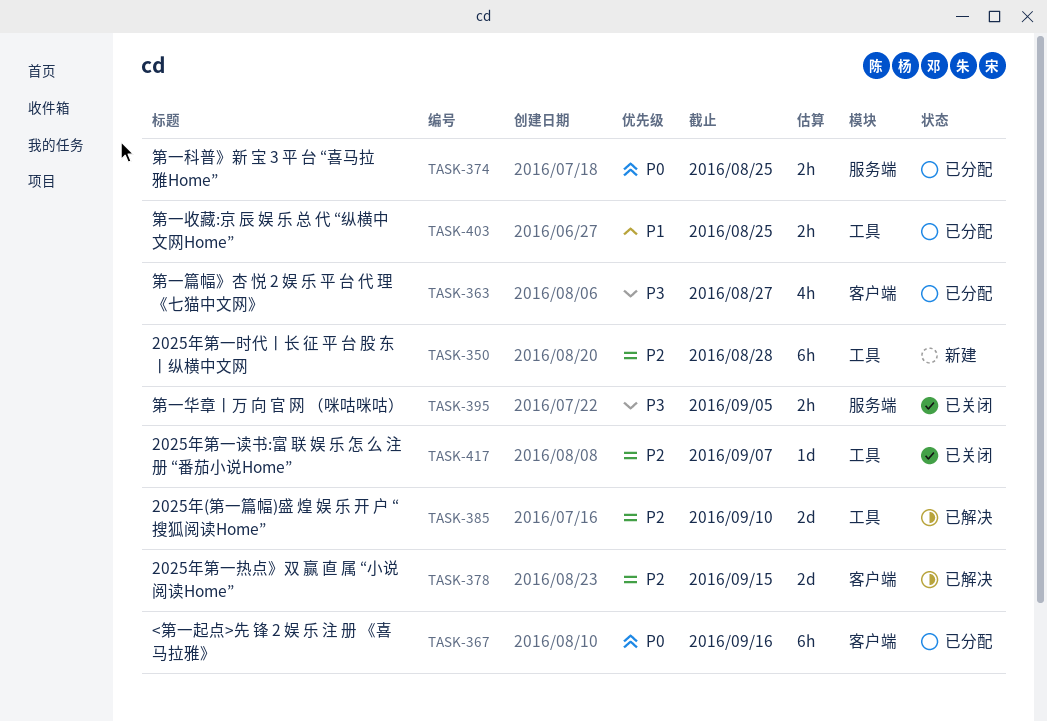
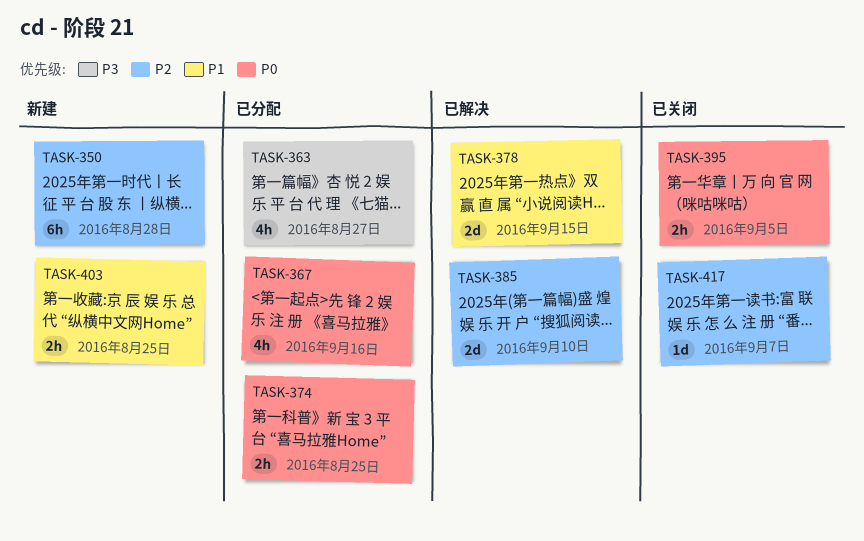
TASK-367, estimate: 6h -> 4h
TASK-378, priority: P2 -> P1
TASK-395, priority: P3 -> P0
TASK-403, status: 已分配 -> 新建

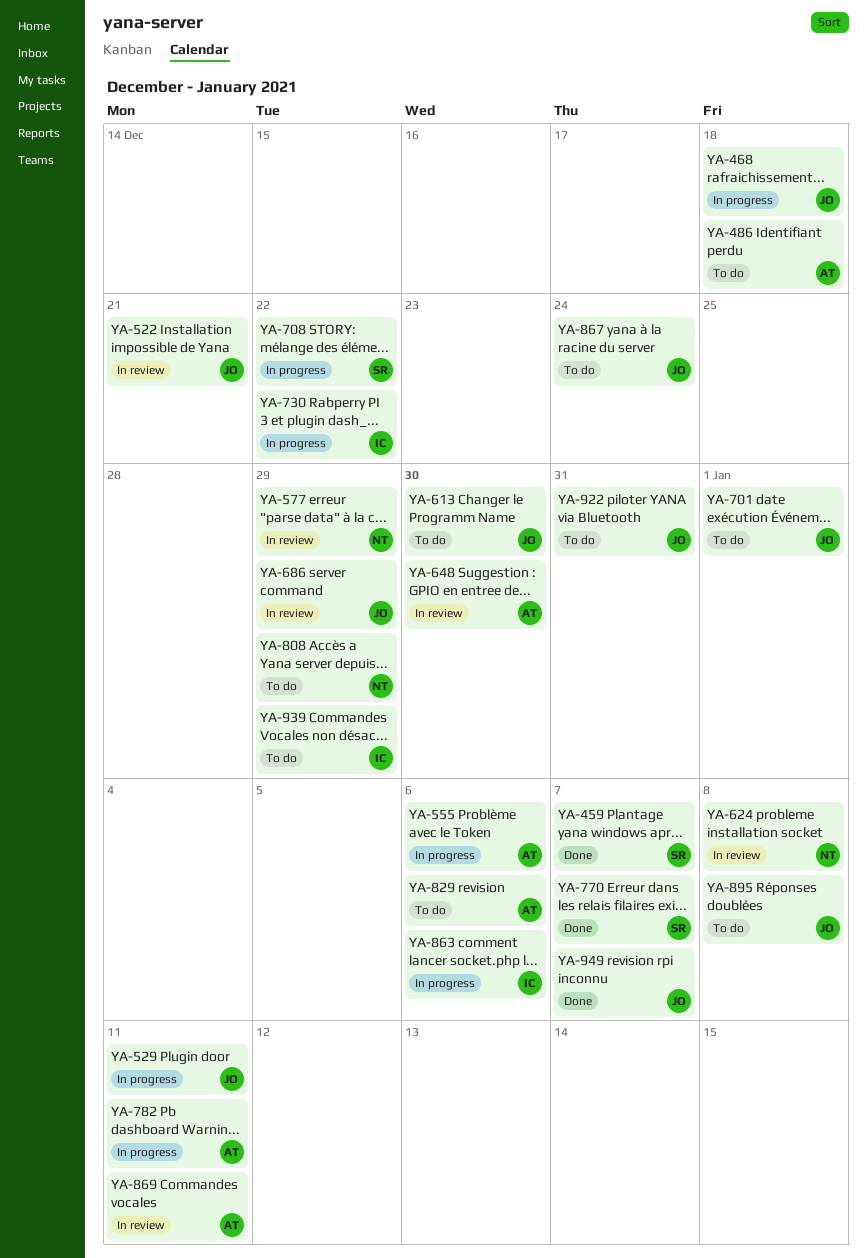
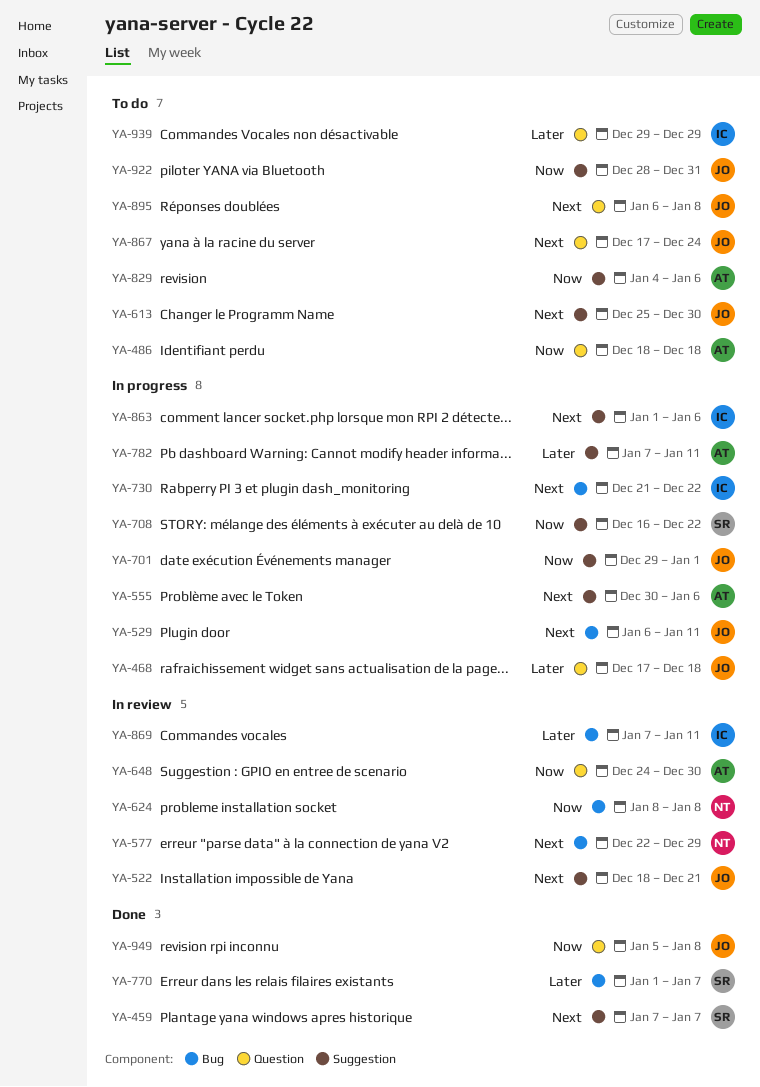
YA-686: present -> none
YA-701, status: To do -> In progress
YA-808: present -> none
YA-869, owner: AT -> IC
YA-949, due: Jan 7 -> Jan 8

*****

ACTIVITY:
Write out each line above that contains the word "none".

THE ANSWER:
YA-686: present -> none
YA-808: present -> none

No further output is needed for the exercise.